TASK TO COMPLETE | All of the records must be repeated exactly as they read.
****
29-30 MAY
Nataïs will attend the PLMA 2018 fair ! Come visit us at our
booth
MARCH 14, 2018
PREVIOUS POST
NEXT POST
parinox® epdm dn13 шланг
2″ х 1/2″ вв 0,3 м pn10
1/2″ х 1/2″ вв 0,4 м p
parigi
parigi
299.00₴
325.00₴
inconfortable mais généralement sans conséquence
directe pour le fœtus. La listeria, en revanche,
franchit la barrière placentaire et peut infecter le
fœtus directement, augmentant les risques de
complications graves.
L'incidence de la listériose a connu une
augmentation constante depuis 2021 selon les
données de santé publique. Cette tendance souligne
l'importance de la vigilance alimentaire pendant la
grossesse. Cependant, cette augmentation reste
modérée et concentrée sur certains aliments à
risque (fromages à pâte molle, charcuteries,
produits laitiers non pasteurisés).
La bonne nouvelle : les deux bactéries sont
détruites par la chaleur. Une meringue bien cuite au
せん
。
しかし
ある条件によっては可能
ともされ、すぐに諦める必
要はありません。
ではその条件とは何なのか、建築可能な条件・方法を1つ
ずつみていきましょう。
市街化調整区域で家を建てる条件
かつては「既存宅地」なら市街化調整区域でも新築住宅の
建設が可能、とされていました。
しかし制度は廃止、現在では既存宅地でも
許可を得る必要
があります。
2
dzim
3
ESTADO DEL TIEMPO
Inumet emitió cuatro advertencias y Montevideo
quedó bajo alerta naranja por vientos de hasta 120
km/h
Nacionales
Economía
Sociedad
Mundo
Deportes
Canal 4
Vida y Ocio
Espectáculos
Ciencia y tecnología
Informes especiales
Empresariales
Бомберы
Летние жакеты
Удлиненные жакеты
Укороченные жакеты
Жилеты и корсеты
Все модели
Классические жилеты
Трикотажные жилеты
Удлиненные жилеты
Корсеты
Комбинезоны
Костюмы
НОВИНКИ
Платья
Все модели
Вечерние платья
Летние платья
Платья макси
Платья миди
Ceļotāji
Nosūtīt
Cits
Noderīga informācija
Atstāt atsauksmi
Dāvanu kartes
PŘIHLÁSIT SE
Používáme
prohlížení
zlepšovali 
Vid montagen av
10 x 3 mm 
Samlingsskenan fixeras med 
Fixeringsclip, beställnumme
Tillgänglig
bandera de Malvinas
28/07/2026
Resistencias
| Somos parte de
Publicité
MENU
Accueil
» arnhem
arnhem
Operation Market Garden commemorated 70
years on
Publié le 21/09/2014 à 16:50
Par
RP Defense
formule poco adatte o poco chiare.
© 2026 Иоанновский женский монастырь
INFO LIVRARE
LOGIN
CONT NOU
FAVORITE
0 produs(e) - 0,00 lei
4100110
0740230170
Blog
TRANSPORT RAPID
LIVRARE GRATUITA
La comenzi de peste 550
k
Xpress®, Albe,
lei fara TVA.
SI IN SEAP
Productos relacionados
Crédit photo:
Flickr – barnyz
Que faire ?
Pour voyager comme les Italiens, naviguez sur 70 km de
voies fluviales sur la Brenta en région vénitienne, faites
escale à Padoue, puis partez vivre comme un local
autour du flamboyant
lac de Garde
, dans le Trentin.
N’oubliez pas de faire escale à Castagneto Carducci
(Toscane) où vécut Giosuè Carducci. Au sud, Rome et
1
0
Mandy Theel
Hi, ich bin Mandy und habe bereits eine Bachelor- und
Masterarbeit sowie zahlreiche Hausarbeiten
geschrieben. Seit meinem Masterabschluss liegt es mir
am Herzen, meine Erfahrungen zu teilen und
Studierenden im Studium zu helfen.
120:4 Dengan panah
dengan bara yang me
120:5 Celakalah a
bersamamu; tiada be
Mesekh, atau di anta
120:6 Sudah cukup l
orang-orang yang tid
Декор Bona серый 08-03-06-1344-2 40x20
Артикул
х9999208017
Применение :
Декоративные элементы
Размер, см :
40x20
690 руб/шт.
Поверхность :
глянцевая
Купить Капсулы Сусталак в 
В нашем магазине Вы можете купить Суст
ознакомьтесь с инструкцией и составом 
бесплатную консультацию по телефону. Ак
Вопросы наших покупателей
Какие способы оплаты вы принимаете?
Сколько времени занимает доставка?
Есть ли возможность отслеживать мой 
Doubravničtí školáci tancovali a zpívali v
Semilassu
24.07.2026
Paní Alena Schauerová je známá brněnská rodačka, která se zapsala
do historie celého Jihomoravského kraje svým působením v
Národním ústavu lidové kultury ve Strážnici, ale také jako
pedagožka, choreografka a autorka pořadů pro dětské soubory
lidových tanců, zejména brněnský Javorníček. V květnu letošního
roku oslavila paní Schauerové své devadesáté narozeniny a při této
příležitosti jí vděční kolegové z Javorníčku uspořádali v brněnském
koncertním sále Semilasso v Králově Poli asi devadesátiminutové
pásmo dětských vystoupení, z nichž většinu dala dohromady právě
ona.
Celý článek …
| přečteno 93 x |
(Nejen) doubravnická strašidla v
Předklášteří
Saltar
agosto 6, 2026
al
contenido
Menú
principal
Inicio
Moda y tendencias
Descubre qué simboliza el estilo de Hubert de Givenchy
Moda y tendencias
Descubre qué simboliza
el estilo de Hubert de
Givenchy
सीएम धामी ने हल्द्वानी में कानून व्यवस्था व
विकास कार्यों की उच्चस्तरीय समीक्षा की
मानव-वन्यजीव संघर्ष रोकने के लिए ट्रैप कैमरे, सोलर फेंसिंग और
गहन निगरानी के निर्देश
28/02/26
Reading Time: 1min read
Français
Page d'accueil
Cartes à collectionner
****
ANSWER TO THE EXERCISE |
29-30 MAY
Nataïs will attend the PLMA 2018 fair ! Come visit us at our
booth
MARCH 14, 2018
PREVIOUS POST
NEXT POST
parinox® epdm dn13 шланг
2″ х 1/2″ вв 0,3 м pn10
1/2″ х 1/2″ вв 0,4 м p
parigi
parigi
299.00₴
325.00₴
inconfortable mais généralement sans conséquence
directe pour le fœtus. La listeria, en revanche,
franchit la barrière placentaire et peut infecter le
fœtus directement, augmentant les risques de
complications graves.
L'incidence de la listériose a connu une
augmentation constante depuis 2021 selon les
données de santé publique. Cette tendance souligne
l'importance de la vigilance alimentaire pendant la
grossesse. Cependant, cette augmentation reste
modérée et concentrée sur certains aliments à
risque (fromages à pâte molle, charcuteries,
produits laitiers non pasteurisés).
La bonne nouvelle : les deux bactéries sont
détruites par la chaleur. Une meringue bien cuite au
せん
。
しかし
ある条件によっては可能
ともされ、すぐに諦める必
要はありません。
ではその条件とは何なのか、建築可能な条件・方法を1つ
ずつみていきましょう。
市街化調整区域で家を建てる条件
かつては「既存宅地」なら市街化調整区域でも新築住宅の
建設が可能、とされていました。
しかし制度は廃止、現在では既存宅地でも
許可を得る必要
があります。
2
dzim
3
ESTADO DEL TIEMPO
Inumet emitió cuatro advertencias y Montevideo
quedó bajo alerta naranja por vientos de hasta 120
km/h
Nacionales
Economía
Sociedad
Mundo
Deportes
Canal 4
Vida y Ocio
Espectáculos
Ciencia y tecnología
Informes especiales
Empresariales
Бомберы
Летние жакеты
Удлиненные жакеты
Укороченные жакеты
Жилеты и корсеты
Все модели
Классические жилеты
Трикотажные жилеты
Удлиненные жилеты
Корсеты
Комбинезоны
Костюмы
НОВИНКИ
Платья
Все модели
Вечерние платья
Летние платья
Платья макси
Платья миди
Ceļotāji
Nosūtīt
Cits
Noderīga informācija
Atstāt atsauksmi
Dāvanu kartes
PŘIHLÁSIT SE
Používáme
prohlížení
zlepšovali 
Vid montagen av
10 x 3 mm 
Samlingsskenan fixeras med 
Fixeringsclip, beställnumme
Tillgänglig
bandera de Malvinas
28/07/2026
Resistencias
| Somos parte de
Publicité
MENU
Accueil
» arnhem
arnhem
Operation Market Garden commemorated 70
years on
Publié le 21/09/2014 à 16:50
Par
RP Defense
formule poco adatte o poco chiare.
© 2026 Иоанновский женский монастырь
INFO LIVRARE
LOGIN
CONT NOU
FAVORITE
0 produs(e) - 0,00 lei
4100110
0740230170
Blog
TRANSPORT RAPID
LIVRARE GRATUITA
La comenzi de peste 550
k
Xpress®, Albe,
lei fara TVA.
SI IN SEAP
Productos relacionados
Crédit photo:
Flickr – barnyz
Que faire ?
Pour voyager comme les Italiens, naviguez sur 70 km de
voies fluviales sur la Brenta en région vénitienne, faites
escale à Padoue, puis partez vivre comme un local
autour du flamboyant
lac de Garde
, dans le Trentin.
N’oubliez pas de faire escale à Castagneto Carducci
(Toscane) où vécut Giosuè Carducci. Au sud, Rome et
1
0
Mandy Theel
Hi, ich bin Mandy und habe bereits eine Bachelor- und
Masterarbeit sowie zahlreiche Hausarbeiten
geschrieben. Seit meinem Masterabschluss liegt es mir
am Herzen, meine Erfahrungen zu teilen und
Studierenden im Studium zu helfen.
120:4 Dengan panah
dengan bara yang me
120:5 Celakalah a
bersamamu; tiada be
Mesekh, atau di anta
120:6 Sudah cukup l
orang-orang yang tid
Декор Bona серый 08-03-06-1344-2 40x20
Артикул
х9999208017
Применение :
Декоративные элементы
Размер, см :
40x20
690 руб/шт.
Поверхность :
глянцевая
Купить Капсулы Сусталак в 
В нашем магазине Вы можете купить Суст
ознакомьтесь с инструкцией и составом 
бесплатную консультацию по телефону. Ак
Вопросы наших покупателей
Какие способы оплаты вы принимаете?
Сколько времени занимает доставка?
Есть ли возможность отслеживать мой 
Doubravničtí školáci tancovali a zpívali v
Semilassu
24.07.2026
Paní Alena Schauerová je známá brněnská rodačka, která se zapsala
do historie celého Jihomoravského kraje svým působením v
Národním ústavu lidové kultury ve Strážnici, ale také jako
pedagožka, choreografka a autorka pořadů pro dětské soubory
lidových tanců, zejména brněnský Javorníček. V květnu letošního
roku oslavila paní Schauerové své devadesáté narozeniny a při této
příležitosti jí vděční kolegové z Javorníčku uspořádali v brněnském
koncertním sále Semilasso v Králově Poli asi devadesátiminutové
pásmo dětských vystoupení, z nichž většinu dala dohromady právě
ona.
Celý článek …
| přečteno 93 x |
(Nejen) doubravnická strašidla v
Předklášteří
Saltar
agosto 6, 2026
al
contenido
Menú
principal
Inicio
Moda y tendencias
Descubre qué simboliza el estilo de Hubert de Givenchy
Moda y tendencias
Descubre qué simboliza
el estilo de Hubert de
Givenchy
सीएम धामी ने हल्द्वानी में कानून व्यवस्था व
विकास कार्यों की उच्चस्तरीय समीक्षा की
मानव-वन्यजीव संघर्ष रोकने के लिए ट्रैप कैमरे, सोलर फेंसिंग और
गहन निगरानी के निर्देश
28/02/26
Reading Time: 1min read
Français
Page d'accueil
Cartes à collectionner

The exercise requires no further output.